WHAT YOU ARE ASKED TO DO: Copy out the data below, substituting "Kartoffelrösti" for each occurrence of "Pommes rösti" and leaving every other part unchanged.

DATA FOR THIS TASK Block Start

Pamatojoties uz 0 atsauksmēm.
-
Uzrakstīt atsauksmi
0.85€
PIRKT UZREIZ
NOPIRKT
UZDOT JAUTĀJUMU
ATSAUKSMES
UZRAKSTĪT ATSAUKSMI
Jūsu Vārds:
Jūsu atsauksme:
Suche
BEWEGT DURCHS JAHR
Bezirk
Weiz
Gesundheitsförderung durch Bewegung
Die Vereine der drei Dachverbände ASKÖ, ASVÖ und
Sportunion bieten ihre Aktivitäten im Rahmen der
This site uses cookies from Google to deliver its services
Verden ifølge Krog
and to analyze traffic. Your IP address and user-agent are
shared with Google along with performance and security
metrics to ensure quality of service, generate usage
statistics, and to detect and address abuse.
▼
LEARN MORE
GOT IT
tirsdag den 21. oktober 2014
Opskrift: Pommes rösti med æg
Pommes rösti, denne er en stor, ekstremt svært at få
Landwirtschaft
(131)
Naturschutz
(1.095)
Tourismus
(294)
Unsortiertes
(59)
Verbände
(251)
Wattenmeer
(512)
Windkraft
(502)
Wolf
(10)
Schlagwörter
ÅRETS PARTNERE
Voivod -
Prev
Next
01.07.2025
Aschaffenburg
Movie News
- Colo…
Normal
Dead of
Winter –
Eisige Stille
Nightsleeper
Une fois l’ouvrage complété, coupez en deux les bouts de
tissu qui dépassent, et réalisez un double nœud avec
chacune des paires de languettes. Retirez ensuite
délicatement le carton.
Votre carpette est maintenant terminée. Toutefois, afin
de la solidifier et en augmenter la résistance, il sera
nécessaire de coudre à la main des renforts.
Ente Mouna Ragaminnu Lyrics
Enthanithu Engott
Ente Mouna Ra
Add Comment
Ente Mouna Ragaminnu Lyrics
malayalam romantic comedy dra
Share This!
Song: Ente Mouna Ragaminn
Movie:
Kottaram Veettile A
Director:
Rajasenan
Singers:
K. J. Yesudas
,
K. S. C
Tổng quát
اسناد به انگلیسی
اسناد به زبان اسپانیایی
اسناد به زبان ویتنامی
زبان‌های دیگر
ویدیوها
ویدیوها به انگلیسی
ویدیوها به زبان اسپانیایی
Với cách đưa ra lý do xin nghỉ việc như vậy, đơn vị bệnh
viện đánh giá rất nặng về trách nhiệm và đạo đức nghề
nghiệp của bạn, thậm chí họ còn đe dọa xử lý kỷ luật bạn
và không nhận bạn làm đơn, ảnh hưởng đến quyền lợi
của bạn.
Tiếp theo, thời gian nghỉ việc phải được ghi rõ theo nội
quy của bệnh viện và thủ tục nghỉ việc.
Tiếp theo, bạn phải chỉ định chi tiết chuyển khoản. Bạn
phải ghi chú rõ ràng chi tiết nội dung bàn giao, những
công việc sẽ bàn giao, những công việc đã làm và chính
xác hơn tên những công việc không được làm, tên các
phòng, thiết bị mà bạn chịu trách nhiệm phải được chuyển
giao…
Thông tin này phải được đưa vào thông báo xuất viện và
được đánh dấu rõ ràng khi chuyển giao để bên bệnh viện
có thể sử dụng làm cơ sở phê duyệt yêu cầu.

DATA FOR THIS TASK Block End

RESULT OF THE EXERCISE:
Pamatojoties uz 0 atsauksmēm.
-
Uzrakstīt atsauksmi
0.85€
PIRKT UZREIZ
NOPIRKT
UZDOT JAUTĀJUMU
ATSAUKSMES
UZRAKSTĪT ATSAUKSMI
Jūsu Vārds:
Jūsu atsauksme:
Suche
BEWEGT DURCHS JAHR
Bezirk
Weiz
Gesundheitsförderung durch Bewegung
Die Vereine der drei Dachverbände ASKÖ, ASVÖ und
Sportunion bieten ihre Aktivitäten im Rahmen der
This site uses cookies from Google to deliver its services
Verden ifølge Krog
and to analyze traffic. Your IP address and user-agent are
shared with Google along with performance and security
metrics to ensure quality of service, generate usage
statistics, and to detect and address abuse.
▼
LEARN MORE
GOT IT
tirsdag den 21. oktober 2014
Opskrift: Kartoffelrösti med æg
Kartoffelrösti, denne er en stor, ekstremt svært at få
Landwirtschaft
(131)
Naturschutz
(1.095)
Tourismus
(294)
Unsortiertes
(59)
Verbände
(251)
Wattenmeer
(512)
Windkraft
(502)
Wolf
(10)
Schlagwörter
ÅRETS PARTNERE
Voivod -
Prev
Next
01.07.2025
Aschaffenburg
Movie News
- Colo…
Normal
Dead of
Winter –
Eisige Stille
Nightsleeper
Une fois l’ouvrage complété, coupez en deux les bouts de
tissu qui dépassent, et réalisez un double nœud avec
chacune des paires de languettes. Retirez ensuite
délicatement le carton.
Votre carpette est maintenant terminée. Toutefois, afin
de la solidifier et en augmenter la résistance, il sera
nécessaire de coudre à la main des renforts.
Ente Mouna Ragaminnu Lyrics
Enthanithu Engott
Ente Mouna Ra
Add Comment
Ente Mouna Ragaminnu Lyrics
malayalam romantic comedy dra
Share This!
Song: Ente Mouna Ragaminn
Movie:
Kottaram Veettile A
Director:
Rajasenan
Singers:
K. J. Yesudas
,
K. S. C
Tổng quát
اسناد به انگلیسی
اسناد به زبان اسپانیایی
اسناد به زبان ویتنامی
زبان‌های دیگر
ویدیوها
ویدیوها به انگلیسی
ویدیوها به زبان اسپانیایی
Với cách đưa ra lý do xin nghỉ việc như vậy, đơn vị bệnh
viện đánh giá rất nặng về trách nhiệm và đạo đức nghề
nghiệp của bạn, thậm chí họ còn đe dọa xử lý kỷ luật bạn
và không nhận bạn làm đơn, ảnh hưởng đến quyền lợi
của bạn.
Tiếp theo, thời gian nghỉ việc phải được ghi rõ theo nội
quy của bệnh viện và thủ tục nghỉ việc.
Tiếp theo, bạn phải chỉ định chi tiết chuyển khoản. Bạn
phải ghi chú rõ ràng chi tiết nội dung bàn giao, những
công việc sẽ bàn giao, những công việc đã làm và chính
xác hơn tên những công việc không được làm, tên các
phòng, thiết bị mà bạn chịu trách nhiệm phải được chuyển
giao…
Thông tin này phải được đưa vào thông báo xuất viện và
được đánh dấu rõ ràng khi chuyển giao để bên bệnh viện
có thể sử dụng làm cơ sở phê duyệt yêu cầu.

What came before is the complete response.